On a Loan Request

Arnold bit his lip and looked at the floor. His brother in law stood before him, literally with his hat in his hand. “Well, Arnold? What do you think?” The question caused Arnold to grimace, and he looked up into the face of his wife’s half-brother.

“Tell me again about the process,” he said. “Tell me like I was an imbecile.” So, for the fourth time, the brother in law told Arnold his grand scheme for a marvelous invention that would revolutionize the world. While the man told Arnold of his plans, he returned to staring at the floor.

“And you want how much again?” Arnold asked. And, again, the man told him. Arnold stroked his beard. “What I don’t understand,” he said, “is why you don’t go back to polishing gems? That was a decent living. Why get into debt with me?”

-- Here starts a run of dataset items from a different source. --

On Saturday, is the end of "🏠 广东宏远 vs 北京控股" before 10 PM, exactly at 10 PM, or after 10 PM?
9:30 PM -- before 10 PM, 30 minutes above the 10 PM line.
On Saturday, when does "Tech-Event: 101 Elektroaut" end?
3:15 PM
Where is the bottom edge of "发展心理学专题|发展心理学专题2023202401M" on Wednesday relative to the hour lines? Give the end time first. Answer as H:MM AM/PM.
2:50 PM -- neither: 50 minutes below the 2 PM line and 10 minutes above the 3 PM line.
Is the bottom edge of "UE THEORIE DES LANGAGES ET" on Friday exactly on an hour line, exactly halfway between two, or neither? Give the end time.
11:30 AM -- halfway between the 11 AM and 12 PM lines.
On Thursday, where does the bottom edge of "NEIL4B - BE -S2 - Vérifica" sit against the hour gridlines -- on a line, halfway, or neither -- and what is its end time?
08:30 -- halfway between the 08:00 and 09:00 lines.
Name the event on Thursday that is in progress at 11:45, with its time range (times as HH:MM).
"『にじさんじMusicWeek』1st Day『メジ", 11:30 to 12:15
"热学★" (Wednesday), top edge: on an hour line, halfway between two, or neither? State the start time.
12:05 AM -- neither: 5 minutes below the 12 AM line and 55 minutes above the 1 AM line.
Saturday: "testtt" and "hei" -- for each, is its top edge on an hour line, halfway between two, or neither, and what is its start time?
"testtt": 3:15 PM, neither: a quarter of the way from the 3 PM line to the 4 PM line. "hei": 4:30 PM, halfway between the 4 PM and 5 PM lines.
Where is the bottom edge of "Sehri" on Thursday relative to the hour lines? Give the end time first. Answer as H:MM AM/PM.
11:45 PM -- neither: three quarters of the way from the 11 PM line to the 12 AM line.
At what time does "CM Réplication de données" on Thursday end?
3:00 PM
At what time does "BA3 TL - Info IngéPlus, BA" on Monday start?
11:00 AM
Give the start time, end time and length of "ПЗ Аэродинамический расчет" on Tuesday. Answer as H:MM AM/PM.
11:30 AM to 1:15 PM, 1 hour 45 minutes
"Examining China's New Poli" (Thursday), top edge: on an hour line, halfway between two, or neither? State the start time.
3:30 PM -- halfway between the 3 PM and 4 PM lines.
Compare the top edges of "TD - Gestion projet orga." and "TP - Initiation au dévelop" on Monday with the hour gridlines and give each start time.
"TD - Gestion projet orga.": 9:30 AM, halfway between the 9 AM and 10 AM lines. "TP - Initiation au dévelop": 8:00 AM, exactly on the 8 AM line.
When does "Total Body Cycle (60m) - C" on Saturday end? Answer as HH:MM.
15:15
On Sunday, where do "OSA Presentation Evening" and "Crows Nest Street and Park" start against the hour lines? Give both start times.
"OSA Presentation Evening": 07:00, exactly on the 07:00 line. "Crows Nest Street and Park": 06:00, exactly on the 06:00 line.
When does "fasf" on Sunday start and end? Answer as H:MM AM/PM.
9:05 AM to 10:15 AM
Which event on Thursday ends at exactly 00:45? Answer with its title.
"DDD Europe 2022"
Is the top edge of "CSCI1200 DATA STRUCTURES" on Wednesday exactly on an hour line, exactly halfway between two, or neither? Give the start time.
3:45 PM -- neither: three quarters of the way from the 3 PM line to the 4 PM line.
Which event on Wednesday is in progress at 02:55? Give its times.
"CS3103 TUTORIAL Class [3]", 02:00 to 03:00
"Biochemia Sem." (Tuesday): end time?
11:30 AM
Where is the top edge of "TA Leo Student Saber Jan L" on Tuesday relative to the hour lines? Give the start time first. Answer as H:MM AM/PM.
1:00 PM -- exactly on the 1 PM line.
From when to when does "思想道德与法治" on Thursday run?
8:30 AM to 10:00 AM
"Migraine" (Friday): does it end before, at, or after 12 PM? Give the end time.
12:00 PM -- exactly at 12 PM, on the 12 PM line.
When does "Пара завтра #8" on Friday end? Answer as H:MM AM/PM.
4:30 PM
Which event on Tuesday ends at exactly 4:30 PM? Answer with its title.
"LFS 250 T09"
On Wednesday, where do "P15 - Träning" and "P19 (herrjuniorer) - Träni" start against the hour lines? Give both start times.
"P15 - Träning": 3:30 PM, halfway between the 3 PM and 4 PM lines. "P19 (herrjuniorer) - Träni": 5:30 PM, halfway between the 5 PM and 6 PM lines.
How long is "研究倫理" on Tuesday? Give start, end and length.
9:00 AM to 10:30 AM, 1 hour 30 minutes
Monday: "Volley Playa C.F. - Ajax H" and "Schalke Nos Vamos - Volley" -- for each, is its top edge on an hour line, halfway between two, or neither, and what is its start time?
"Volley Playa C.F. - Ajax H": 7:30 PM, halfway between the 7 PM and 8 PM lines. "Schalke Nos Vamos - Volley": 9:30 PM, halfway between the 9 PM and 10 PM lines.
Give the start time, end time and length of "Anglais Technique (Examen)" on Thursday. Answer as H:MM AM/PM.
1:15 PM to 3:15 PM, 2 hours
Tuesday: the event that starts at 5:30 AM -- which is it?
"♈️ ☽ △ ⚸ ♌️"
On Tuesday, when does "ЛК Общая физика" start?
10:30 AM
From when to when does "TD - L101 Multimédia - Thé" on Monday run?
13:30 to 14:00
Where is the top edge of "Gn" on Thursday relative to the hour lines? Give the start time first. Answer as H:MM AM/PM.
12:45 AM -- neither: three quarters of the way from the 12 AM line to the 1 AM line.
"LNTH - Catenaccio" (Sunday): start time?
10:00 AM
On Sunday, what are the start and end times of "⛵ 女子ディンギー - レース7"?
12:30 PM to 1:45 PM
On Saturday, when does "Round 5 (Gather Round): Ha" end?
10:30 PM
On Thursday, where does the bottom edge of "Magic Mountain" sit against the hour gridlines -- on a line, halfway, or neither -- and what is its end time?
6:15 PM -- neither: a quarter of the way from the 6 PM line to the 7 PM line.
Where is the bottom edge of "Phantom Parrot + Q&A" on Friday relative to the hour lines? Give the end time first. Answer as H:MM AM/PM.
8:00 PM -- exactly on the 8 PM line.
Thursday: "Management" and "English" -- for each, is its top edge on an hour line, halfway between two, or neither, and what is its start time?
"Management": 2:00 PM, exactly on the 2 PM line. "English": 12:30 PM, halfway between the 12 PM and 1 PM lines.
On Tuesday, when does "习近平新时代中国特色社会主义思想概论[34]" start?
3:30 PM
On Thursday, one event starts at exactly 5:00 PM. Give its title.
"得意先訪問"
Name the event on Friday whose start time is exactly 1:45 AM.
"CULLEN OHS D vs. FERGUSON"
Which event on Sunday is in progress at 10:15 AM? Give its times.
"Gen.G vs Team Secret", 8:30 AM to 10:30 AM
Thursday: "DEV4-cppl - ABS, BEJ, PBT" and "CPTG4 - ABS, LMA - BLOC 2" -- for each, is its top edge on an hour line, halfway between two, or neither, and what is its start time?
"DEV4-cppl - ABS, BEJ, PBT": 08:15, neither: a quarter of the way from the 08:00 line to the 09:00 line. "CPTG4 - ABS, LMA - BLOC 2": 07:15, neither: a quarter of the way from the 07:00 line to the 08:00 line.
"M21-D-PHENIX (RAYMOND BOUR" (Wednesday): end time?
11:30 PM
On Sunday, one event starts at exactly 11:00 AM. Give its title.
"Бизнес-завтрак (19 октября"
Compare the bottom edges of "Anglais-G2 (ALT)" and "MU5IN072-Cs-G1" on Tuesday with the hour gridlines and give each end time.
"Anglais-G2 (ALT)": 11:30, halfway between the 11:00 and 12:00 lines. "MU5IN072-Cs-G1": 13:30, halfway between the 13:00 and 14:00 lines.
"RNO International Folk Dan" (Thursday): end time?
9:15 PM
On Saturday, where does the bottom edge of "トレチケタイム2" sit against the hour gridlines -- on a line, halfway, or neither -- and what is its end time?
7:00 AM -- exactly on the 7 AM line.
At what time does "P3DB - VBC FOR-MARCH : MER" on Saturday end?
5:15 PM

The man was clearly frustrated that he hadn’t been able to impress upon Arnold the importance of his idea. Arnold began the conversation with a flat “no” when the request for the loan was made. “Some people say you can’t be trusted,” he told the bother in law. “After all, you broke your promise to marry that girl in Strasbourg.” It was the man’s turn to study the floor. He tried to explain to Arnold that his heart told him that the marriage wasn’t right for him.

“Well, in any case, some people still have a hard time trusting you after that mirror thing,” Arnold reminded the man. It seems that, a few years earlier, Arnold’s brother in law had been involved in an investment that produced mirrors that were sold to pilgrims who visited Aachen’s cathedral. The mirrors, supposedly, could capture “holy light” from the sacred relics at the church. The man protested when Arnold brought this up. He explained that floods that year kept pilgrims away and that it was not his fault that the investors in that venture lost all their money.

Again, Arnold hesitated. Finally, he sighed. “I’m going to do this against my better judgement and only to keep peace in my own house, but you can have the funds.” The man sighed deeply, and gratefully shook Arnold’s hand. “You won’t regret this,” he promised.

“See that I don’t,” Arnold said.

So, what do you think Arnold’s brother in law did with the money?

Why, Johannes Gutenberg’s printing press did actually revolutionize the world.